Please copy the text of all the material below line for line, without changing anything. Leave the pictures out of your answer.

Segment Start: DATA FOR PROCESSING

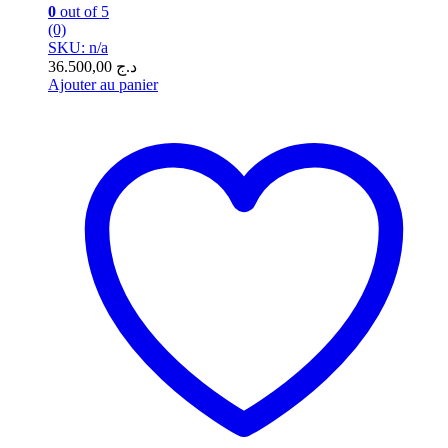
0
out of 5
(0)
SKU: n/a
36.500,00
د.ج
Ajouter au panier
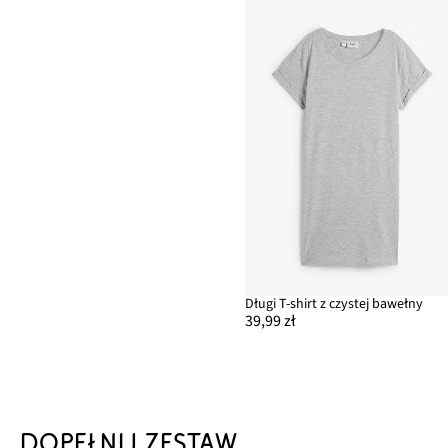
Długi T-shirt z czystej bawełny
39,99 zł
DOPEŁNIJ ZESTAW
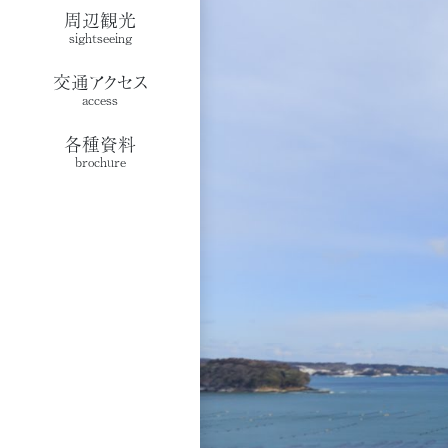
周辺観光
sightseeing
交通アクセス
access
各種資料
brochure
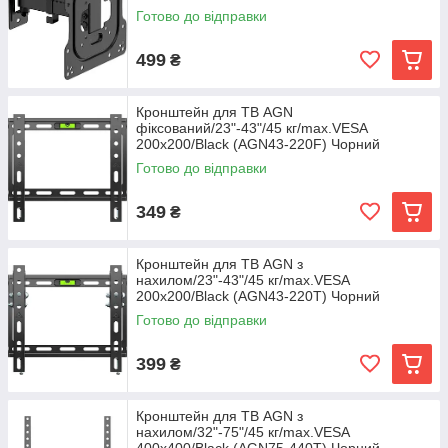
Готово до відправки
499
₴
Кронштейн для ТВ AGN
фіксований/23"-43"/45 кг/max.VESA
200x200/Black (AGN43-220F) Чорний
Готово до відправки
349
₴
Кронштейн для ТВ AGN з
нахилом/23"-43"/45 кг/max.VESA
200x200/Black (AGN43-220T) Чорний
Готово до відправки
399
₴
Кронштейн для ТВ AGN з
нахилом/32"-75"/45 кг/max.VESA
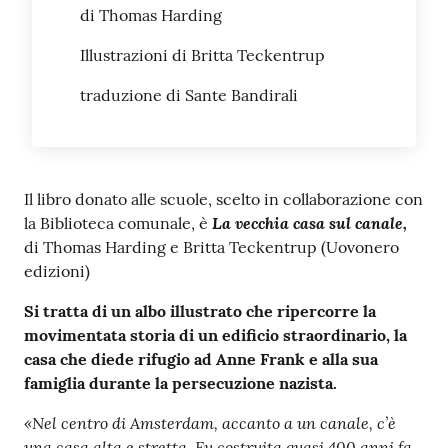
di Thomas Harding
Illustrazioni di Britta Teckentrup
traduzione di Sante Bandirali
Il libro donato alle scuole, scelto in collaborazione con
La vecchia casa sul canale
,
la Biblioteca comunale, è
di Thomas Harding e Britta Teckentrup (Uovonero
edizioni)
Si tratta di un albo illustrato che ripercorre la
movimentata storia di un edificio straordinario, la
casa che diede rifugio ad Anne Frank e alla sua
famiglia durante la persecuzione nazista.
«Nel centro di Amsterdam, accanto a un canale, c’è
una casa alta e stretta. Fu costruita quasi 400 anni fa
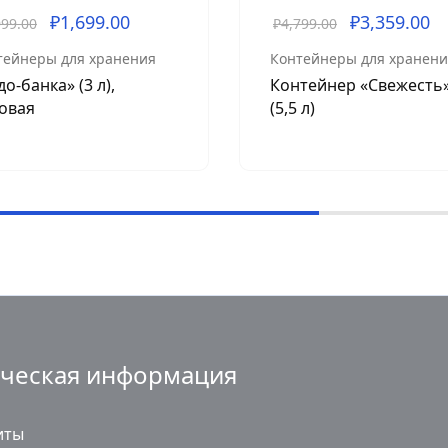
₽
1,699.00
₽
3,359.00
999.00
₽
4,799.00
тейнеры для хранения
Контейнеры для хранени
до-банка» (3 л),
Контейнер «Свежесть
овая
(5,5 л)
ческая информация
иты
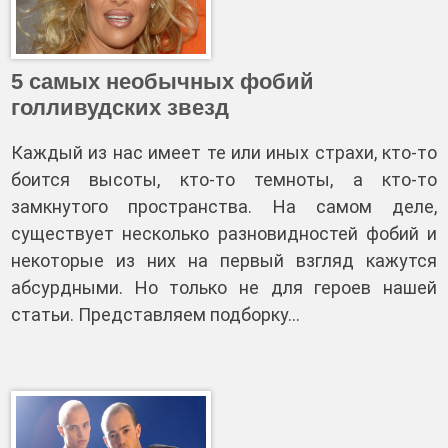
5 самых необычных фобий
голливудских звезд
Каждый из нас имеет те или иных страхи, кто-то
боится высоты, кто-то темноты, а кто-то
замкнутого пространства. На самом деле,
существует несколько разновидностей фобий и
некоторые из них на первый взгляд кажутся
абсурдными. Но только не для героев нашей
статьи. Представляем подборку…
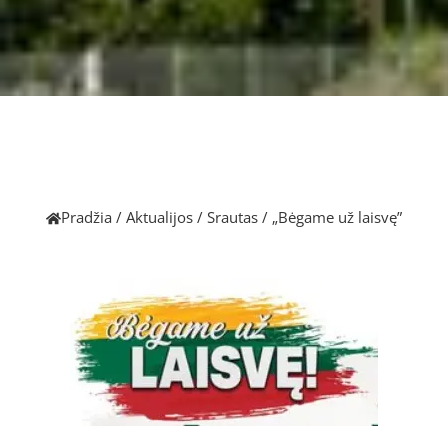
Pradžia
/
Aktualijos
/
Srautas
/
„Bėgame už laisvę”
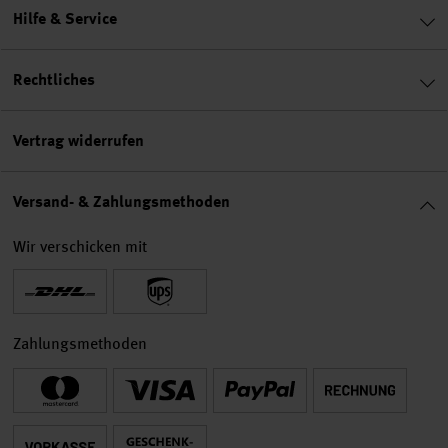
Hilfe & Service
Rechtliches
Vertrag widerrufen
Versand- & Zahlungsmethoden
Wir verschicken mit
Zahlungsmethoden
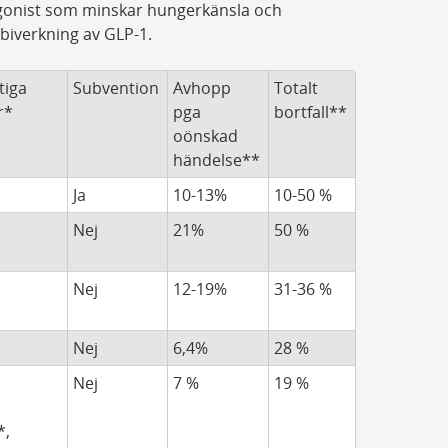
agonist som minskar hungerkänsla och
biverkning av GLP-1.
tiga
Subvention
Avhopp
Totalt
r*
pga
bortfall**
oönskad
händelse**
Ja
10-13%
10-50 %
Nej
21%
50 %
Nej
12-19%
31-36 %
Nej
6,4%
28 %
Nej
7 %
19 %
*,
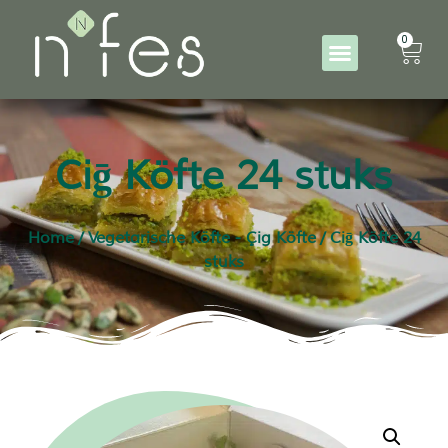
0
Ciḡ Köfte 24 stuks
Home
/
Vegetarische Köfte - Çig Köfte
/ Ciḡ Köfte 24
stuks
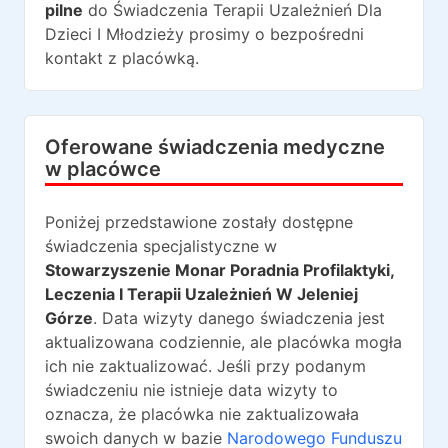
pilne
do
Świadczenia Terapii Uzależnień Dla
Dzieci I Młodzieży
prosimy o bezpośredni
kontakt z placówką.
Oferowane świadczenia medyczne
w placówce
Poniżej przedstawione zostały dostępne
świadczenia specjalistyczne w
Stowarzyszenie Monar Poradnia Profilaktyki,
Leczenia I Terapii Uzależnień W Jeleniej
Górze
. Data wizyty danego świadczenia jest
aktualizowana codziennie, ale placówka mogła
ich nie zaktualizować. Jeśli przy podanym
świadczeniu nie istnieje data wizyty to
oznacza, że placówka nie zaktualizowała
swoich danych w bazie
Narodowego Funduszu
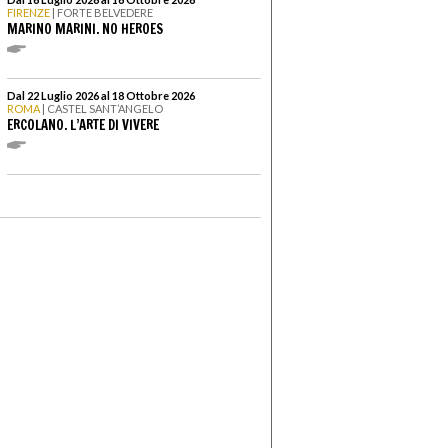
FIRENZE
| FORTE BELVEDERE
MARINO MARINI. NO HEROES
Dal 22 Luglio 2026 al 18 Ottobre 2026
ROMA
| CASTEL SANT’ANGELO
ERCOLANO. L’ARTE DI VIVERE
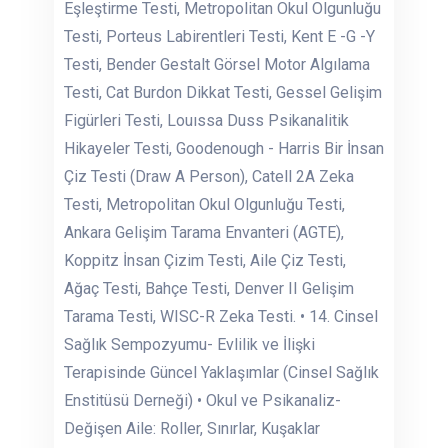
Eşleştirme Testi, Metropolitan Okul Olgunluğu
Testi, Porteus Labirentleri Testi, Kent E -G -Y
Testi, Bender Gestalt Görsel Motor Algılama
Testi, Cat Burdon Dikkat Testi, Gessel Gelişim
Figürleri Testi, Louıssa Duss Psikanalitik
Hikayeler Testi, Goodenough - Harris Bir İnsan
Çiz Testi (Draw A Person), Catell 2A Zeka
Testi, Metropolitan Okul Olgunluğu Testi,
Ankara Gelişim Tarama Envanteri (AGTE),
Koppitz İnsan Çizim Testi, Aile Çiz Testi,
Ağaç Testi, Bahçe Testi, Denver II Gelişim
Tarama Testi, WISC-R Zeka Testi. • 14. Cinsel
Sağlık Sempozyumu- Evlilik ve İlişki
Terapisinde Güncel Yaklaşımlar (Cinsel Sağlık
Enstitüsü Derneği) • Okul ve Psikanaliz-
Değişen Aile: Roller, Sınırlar, Kuşaklar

Segment End: DATA FOR PROCESSING

TASK SOLUTION =>
0
out of 5
(0)
SKU: n/a
36.500,00
د.ج
Ajouter au panier
Długi T-shirt z czystej bawełny
39,99 zł
DOPEŁNIJ ZESTAW
周辺観光
sightseeing
交通アクセス
access
各種資料
brochure
Готово до відправки
499
₴
Кронштейн для ТВ AGN
фіксований/23"-43"/45 кг/max.VESA
200x200/Black (AGN43-220F) Чорний
Готово до відправки
349
₴
Кронштейн для ТВ AGN з
нахилом/23"-43"/45 кг/max.VESA
200x200/Black (AGN43-220T) Чорний
Готово до відправки
399
₴
Кронштейн для ТВ AGN з
нахилом/32"-75"/45 кг/max.VESA
di Thomas Harding
Illustrazioni di Britta Teckentrup
traduzione di Sante Bandirali
Il libro donato alle scuole, scelto in collaborazione con
La vecchia casa sul canale
,
la Biblioteca comunale, è
di Thomas Harding e Britta Teckentrup (Uovonero
edizioni)
Si tratta di un albo illustrato che ripercorre la
movimentata storia di un edificio straordinario, la
casa che diede rifugio ad Anne Frank e alla sua
famiglia durante la persecuzione nazista.
«Nel centro di Amsterdam, accanto a un canale, c’è
una casa alta e stretta. Fu costruita quasi 400 anni fa
₽
1,699.00
₽
3,359.00
999.00
₽
4,799.00
тейнеры для хранения
Контейнеры для хранени
до-банка» (3 л),
Контейнер «Свежесть
овая
(5,5 л)
ческая информация
иты
5 самых необычных фобий
голливудских звезд
Каждый из нас имеет те или иных страхи, кто-то
боится высоты, кто-то темноты, а кто-то
замкнутого пространства. На самом деле,
существует несколько разновидностей фобий и
некоторые из них на первый взгляд кажутся
абсурдными. Но только не для героев нашей
статьи. Представляем подборку…
Pradžia
/
Aktualijos
/
Srautas
/
„Bėgame už laisvę”
Hilfe & Service
Rechtliches
Vertrag widerrufen
Versand- & Zahlungsmethoden
Wir verschicken mit
Zahlungsmethoden
agonist som minskar hungerkänsla och
biverkning av GLP-1.
tiga
Subvention
Avhopp
Totalt
r*
pga
bortfall**
oönskad
händelse**
Ja
10-13%
10-50 %
Nej
21%
50 %
Nej
12-19%
31-36 %
Nej
6,4%
28 %
Nej
7 %
19 %
*,
0
Ciḡ Köfte 24 stuks
Home
/
Vegetarische Köfte - Çig Köfte
/ Ciḡ Köfte 24
stuks
pilne
do
Świadczenia Terapii Uzależnień Dla
Dzieci I Młodzieży
prosimy o bezpośredni
kontakt z placówką.
Oferowane świadczenia medyczne
w placówce
Poniżej przedstawione zostały dostępne
świadczenia specjalistyczne w
Stowarzyszenie Monar Poradnia Profilaktyki,
Leczenia I Terapii Uzależnień W Jeleniej
Górze
. Data wizyty danego świadczenia jest
aktualizowana codziennie, ale placówka mogła
ich nie zaktualizować. Jeśli przy podanym
świadczeniu nie istnieje data wizyty to
oznacza, że placówka nie zaktualizowała
swoich danych w bazie
Narodowego Funduszu
FIRENZE
| FORTE BELVEDERE
MARINO MARINI. NO HEROES
Dal 22 Luglio 2026 al 18 Ottobre 2026
ROMA
| CASTEL SANT’ANGELO
ERCOLANO. L’ARTE DI VIVERE
Eşleştirme Testi, Metropolitan Okul Olgunluğu
Testi, Porteus Labirentleri Testi, Kent E -G -Y
Testi, Bender Gestalt Görsel Motor Algılama
Testi, Cat Burdon Dikkat Testi, Gessel Gelişim
Figürleri Testi, Louıssa Duss Psikanalitik
Hikayeler Testi, Goodenough - Harris Bir İnsan
Çiz Testi (Draw A Person), Catell 2A Zeka
Testi, Metropolitan Okul Olgunluğu Testi,
Ankara Gelişim Tarama Envanteri (AGTE),
Koppitz İnsan Çizim Testi, Aile Çiz Testi,
Ağaç Testi, Bahçe Testi, Denver II Gelişim
Tarama Testi, WISC-R Zeka Testi. • 14. Cinsel
Sağlık Sempozyumu- Evlilik ve İlişki
Terapisinde Güncel Yaklaşımlar (Cinsel Sağlık
Enstitüsü Derneği) • Okul ve Psikanaliz-
Değişen Aile: Roller, Sınırlar, Kuşaklar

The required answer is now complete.